At InVision, we currently use Kibana to search our logs. For the most part, Kibana has been pretty good (despite the pains of having many teams dump all of their logs with conflicting keys and data-types). A couple of weeks ago, however, something changed; suddenly, the dropdown / type-ahead menu for the search input started overlapping with the input itself such that you couldn't even see what you were typing:

NOTE: I've colored the dopdown menu gold to showcase the problem more clearly.

Kibana search menu fail.

This has been a huge pain in the butt!

After digging into the HTML and CSS a bit, it appears that while the dropdown menu is positioned absolutely, it's never actually given an explicit location to render. Luckily, Kibana loads jQuery which means that I can easily inject an additional Style tag, giving the dropdown menu its much-needed "top" coordinate:

jQuery( "head" ).append( "<style style='text/css'> .typeahead .typeahead-items { top: 33px ; } </style>" );

Of course, I don't want to have to open the Console of each Kibana browser window and type this in; so, I turned it into a clickable bookmarklet:

javascript:jQuery( "head" ).append( "<style style%3D'text%2Fcss'> .typeahead .typeahead-items %7B top%3A 33px %3B %7D <%2Fstyle>" )%3B;void(0);

Now, I can once again type into the search box unobstructed:

Kibana search menu fail and fix with jQuery bookmarklet.

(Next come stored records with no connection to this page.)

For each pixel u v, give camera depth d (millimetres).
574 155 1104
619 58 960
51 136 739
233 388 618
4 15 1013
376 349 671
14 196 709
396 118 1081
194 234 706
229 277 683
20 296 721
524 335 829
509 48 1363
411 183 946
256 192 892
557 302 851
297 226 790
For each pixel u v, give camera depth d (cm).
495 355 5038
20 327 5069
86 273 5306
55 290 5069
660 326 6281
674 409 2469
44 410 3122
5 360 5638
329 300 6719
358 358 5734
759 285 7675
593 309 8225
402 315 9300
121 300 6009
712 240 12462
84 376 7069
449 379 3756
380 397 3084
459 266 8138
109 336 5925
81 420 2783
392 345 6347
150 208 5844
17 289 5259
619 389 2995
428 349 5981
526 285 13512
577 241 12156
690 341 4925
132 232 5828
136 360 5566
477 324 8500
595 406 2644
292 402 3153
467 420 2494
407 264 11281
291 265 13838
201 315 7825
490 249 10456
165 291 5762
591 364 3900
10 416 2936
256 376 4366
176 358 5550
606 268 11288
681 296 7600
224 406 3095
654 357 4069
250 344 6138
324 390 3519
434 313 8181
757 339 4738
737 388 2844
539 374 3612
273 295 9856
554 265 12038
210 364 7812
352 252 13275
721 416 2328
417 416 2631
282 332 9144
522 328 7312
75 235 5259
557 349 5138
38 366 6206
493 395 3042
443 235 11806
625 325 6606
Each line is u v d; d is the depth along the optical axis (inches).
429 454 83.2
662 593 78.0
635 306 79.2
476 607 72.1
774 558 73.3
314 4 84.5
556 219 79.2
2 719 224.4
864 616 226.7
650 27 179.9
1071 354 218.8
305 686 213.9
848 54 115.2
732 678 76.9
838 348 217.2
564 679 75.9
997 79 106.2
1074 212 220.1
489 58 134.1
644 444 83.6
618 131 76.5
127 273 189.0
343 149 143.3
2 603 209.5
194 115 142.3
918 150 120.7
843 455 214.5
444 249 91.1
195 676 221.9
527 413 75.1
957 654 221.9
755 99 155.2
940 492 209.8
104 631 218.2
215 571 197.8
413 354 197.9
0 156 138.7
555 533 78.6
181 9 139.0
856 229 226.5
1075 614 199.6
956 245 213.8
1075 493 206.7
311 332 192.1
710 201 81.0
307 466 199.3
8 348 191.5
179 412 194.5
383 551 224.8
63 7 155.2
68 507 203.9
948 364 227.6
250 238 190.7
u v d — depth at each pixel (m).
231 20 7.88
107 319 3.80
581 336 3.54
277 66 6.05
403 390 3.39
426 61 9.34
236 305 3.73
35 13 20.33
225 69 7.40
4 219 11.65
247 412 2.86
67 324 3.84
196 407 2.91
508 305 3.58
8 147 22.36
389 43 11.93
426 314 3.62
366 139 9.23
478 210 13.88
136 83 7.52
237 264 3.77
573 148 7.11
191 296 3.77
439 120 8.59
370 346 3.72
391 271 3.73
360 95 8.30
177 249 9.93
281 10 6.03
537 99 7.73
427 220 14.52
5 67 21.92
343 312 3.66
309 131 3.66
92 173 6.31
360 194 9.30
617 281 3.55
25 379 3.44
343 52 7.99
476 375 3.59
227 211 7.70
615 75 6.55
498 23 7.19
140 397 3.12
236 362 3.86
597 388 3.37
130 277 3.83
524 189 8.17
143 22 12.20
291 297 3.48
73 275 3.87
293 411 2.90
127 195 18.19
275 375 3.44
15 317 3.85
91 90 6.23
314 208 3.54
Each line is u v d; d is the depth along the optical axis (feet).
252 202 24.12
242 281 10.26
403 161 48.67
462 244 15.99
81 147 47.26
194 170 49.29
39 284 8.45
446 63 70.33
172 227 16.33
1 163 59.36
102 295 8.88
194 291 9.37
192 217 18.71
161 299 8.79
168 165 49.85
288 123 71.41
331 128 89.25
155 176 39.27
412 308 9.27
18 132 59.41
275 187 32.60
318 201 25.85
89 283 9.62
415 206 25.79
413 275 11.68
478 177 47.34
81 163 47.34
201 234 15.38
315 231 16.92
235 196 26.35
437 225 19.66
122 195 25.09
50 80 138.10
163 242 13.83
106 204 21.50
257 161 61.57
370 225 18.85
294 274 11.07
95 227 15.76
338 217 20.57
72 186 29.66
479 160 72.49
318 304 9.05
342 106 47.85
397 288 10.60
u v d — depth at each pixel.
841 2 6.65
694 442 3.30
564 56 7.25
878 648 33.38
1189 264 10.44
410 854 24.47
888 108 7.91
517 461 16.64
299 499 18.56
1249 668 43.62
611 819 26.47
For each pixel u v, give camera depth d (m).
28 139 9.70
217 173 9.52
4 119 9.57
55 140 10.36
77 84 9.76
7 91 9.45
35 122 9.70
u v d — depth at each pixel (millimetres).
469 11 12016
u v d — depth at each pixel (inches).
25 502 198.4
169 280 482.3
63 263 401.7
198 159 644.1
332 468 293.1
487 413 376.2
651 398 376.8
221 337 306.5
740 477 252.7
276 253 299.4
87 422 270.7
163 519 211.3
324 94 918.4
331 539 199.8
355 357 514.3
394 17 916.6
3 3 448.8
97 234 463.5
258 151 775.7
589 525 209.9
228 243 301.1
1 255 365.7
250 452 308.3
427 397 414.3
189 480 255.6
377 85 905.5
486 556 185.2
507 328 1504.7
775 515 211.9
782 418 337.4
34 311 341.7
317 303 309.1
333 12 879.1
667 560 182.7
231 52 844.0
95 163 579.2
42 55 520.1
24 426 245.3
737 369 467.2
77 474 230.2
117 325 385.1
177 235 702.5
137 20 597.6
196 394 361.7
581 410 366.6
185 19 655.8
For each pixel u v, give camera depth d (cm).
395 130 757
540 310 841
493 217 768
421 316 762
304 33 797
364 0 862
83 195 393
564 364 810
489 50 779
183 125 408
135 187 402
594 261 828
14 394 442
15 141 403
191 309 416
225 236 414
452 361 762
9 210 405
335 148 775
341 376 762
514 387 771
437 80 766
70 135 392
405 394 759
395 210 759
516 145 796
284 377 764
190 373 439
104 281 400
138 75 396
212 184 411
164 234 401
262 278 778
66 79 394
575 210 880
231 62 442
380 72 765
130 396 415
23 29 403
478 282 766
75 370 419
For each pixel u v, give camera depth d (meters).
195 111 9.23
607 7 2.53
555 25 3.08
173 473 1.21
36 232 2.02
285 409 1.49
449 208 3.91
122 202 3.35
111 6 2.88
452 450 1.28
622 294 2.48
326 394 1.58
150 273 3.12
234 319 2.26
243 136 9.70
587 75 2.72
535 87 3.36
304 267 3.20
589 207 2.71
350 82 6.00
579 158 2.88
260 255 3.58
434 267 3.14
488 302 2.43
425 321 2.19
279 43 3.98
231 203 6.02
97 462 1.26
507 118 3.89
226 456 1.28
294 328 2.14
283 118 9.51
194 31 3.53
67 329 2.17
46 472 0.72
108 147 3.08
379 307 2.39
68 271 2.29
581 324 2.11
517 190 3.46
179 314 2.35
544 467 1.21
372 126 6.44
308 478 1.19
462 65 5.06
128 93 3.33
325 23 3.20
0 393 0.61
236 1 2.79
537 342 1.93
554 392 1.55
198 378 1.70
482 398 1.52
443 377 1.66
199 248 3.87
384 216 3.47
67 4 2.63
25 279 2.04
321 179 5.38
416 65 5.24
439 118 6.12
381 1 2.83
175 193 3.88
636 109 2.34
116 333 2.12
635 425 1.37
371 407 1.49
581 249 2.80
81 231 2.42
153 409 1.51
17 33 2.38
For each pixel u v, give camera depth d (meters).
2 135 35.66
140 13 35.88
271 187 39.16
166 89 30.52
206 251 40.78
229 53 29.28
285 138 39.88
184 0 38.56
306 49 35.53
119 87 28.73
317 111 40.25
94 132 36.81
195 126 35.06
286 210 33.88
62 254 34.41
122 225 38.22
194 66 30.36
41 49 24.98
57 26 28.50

It's still fairly annoying; but, at least peace is just a quick click away. I suppose I could install a Chrome extension to run this script automatically anytime I hit a Kibana-related URL. But, I try to minimize the number of extensions I have active at any time so that I don't get unexpected extension behavior while I'm working.

Want to use code from this post? Check out the license.

Reader Comments

15,902 Comments

@Kristopher,

Oh man, I remember Greasemonkey from waaaaaay back in the day. I think that was actually the first every browser extension that I installed (or maybe second to Firebug).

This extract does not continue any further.